*Exercise instructions*
From the entries, copy each line that includes "Telefon".
[Start of section]
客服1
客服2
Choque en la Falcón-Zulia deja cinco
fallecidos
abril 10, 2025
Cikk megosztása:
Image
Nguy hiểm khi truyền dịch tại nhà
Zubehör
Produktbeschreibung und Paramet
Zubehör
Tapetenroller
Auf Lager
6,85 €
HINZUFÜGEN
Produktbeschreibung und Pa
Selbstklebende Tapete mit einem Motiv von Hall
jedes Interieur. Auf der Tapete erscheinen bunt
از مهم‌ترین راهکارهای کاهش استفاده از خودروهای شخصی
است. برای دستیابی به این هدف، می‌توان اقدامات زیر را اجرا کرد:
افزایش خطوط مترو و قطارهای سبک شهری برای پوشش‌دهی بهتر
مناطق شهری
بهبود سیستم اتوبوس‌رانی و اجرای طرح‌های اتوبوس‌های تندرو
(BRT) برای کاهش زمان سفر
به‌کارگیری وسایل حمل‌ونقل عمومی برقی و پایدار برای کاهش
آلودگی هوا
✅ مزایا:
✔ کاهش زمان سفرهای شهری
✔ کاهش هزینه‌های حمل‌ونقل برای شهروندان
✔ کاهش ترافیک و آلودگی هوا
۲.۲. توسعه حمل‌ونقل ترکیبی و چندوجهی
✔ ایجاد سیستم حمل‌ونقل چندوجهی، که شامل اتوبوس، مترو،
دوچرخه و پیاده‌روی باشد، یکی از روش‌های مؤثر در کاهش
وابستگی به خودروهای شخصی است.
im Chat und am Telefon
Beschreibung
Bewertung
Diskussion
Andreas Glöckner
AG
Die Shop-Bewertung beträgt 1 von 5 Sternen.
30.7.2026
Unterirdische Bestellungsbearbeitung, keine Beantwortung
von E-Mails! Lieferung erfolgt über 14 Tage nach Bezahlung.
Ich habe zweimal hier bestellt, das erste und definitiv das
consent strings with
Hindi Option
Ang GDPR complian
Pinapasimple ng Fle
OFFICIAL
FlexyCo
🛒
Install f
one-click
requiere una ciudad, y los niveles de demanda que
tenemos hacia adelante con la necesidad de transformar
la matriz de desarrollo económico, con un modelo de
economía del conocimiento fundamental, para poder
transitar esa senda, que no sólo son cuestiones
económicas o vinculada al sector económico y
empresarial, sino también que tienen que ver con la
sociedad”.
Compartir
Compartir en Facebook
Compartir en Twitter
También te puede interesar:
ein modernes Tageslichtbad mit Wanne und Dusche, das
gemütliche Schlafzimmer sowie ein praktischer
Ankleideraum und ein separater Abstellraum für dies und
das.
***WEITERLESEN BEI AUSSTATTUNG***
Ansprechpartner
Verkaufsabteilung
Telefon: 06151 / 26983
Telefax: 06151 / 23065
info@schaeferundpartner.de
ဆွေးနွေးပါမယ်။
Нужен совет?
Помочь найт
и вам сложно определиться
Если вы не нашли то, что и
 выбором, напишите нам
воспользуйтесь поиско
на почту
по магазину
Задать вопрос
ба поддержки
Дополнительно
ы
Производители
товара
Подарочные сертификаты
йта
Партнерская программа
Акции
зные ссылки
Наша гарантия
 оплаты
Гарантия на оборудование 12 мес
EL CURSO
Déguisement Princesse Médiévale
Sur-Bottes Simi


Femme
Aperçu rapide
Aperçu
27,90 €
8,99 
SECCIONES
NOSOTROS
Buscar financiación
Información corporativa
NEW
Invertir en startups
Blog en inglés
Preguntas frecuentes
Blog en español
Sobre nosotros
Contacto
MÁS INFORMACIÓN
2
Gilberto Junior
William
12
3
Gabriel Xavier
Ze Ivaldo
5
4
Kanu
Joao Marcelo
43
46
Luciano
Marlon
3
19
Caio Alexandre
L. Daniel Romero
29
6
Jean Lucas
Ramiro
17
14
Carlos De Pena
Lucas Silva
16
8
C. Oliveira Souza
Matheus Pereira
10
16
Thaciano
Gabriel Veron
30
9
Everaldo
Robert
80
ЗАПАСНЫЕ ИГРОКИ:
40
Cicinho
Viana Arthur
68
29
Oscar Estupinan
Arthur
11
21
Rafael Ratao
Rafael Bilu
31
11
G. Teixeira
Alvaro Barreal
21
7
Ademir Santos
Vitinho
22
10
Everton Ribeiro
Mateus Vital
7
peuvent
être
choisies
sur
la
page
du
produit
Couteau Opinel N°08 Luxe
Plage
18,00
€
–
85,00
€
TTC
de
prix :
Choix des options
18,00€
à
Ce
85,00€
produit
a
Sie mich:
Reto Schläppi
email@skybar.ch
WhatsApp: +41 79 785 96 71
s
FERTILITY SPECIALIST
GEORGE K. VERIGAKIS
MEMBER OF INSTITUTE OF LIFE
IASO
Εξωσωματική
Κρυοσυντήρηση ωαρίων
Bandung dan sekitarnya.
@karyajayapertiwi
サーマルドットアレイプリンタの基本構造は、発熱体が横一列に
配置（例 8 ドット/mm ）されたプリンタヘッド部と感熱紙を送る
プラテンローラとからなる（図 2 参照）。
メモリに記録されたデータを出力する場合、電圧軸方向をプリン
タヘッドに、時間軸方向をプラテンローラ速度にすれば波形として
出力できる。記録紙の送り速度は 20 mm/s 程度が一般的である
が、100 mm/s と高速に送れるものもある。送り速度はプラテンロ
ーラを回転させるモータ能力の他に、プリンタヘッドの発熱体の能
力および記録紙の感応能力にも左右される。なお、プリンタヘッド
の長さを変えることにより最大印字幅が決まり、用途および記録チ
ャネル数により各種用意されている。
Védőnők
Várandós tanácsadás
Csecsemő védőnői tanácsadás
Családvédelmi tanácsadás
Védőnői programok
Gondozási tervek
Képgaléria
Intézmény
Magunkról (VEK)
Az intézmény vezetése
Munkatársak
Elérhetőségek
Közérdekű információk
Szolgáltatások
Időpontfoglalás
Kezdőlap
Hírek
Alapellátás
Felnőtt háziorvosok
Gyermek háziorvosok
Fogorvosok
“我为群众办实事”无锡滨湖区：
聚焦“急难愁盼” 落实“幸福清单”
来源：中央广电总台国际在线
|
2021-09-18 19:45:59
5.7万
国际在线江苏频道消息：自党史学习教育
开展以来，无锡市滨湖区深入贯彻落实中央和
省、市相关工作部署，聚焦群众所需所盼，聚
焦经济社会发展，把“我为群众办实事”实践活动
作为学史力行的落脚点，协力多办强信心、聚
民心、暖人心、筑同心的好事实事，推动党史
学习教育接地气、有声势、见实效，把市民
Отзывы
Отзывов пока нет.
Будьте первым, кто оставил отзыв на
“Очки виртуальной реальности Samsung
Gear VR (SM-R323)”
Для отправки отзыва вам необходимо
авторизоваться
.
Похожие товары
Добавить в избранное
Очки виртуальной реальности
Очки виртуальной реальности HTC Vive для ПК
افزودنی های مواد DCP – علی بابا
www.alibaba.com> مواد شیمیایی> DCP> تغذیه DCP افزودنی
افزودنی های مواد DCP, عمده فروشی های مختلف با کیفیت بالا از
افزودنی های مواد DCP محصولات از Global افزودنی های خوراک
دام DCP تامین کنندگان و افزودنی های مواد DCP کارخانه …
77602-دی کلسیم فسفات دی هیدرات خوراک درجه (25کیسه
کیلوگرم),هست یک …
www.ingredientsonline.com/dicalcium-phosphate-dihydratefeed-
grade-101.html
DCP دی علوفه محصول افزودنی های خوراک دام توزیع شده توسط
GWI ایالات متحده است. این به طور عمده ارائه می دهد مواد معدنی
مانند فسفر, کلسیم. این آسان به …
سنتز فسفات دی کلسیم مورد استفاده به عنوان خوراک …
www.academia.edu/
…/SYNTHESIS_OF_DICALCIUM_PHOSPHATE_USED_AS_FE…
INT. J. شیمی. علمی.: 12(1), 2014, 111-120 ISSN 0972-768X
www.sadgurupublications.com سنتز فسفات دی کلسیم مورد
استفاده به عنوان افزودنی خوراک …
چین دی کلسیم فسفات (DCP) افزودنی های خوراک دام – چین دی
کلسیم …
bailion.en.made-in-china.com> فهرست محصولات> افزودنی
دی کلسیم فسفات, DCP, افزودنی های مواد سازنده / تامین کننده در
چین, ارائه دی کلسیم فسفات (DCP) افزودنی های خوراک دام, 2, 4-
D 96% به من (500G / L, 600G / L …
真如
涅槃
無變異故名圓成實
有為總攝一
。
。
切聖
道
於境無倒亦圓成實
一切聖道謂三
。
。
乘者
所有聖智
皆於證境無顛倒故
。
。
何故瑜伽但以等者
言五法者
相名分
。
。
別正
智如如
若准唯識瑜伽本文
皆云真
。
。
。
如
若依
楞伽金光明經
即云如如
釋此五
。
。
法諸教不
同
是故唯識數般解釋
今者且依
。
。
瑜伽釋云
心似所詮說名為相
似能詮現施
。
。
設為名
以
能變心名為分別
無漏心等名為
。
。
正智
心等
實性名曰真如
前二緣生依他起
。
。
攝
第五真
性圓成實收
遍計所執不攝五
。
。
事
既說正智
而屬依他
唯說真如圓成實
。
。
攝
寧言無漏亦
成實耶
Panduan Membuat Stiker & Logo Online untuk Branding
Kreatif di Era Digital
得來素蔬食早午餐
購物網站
[End of section]
*Expected answer*
im Chat und am Telefon
Telefon: 06151 / 26983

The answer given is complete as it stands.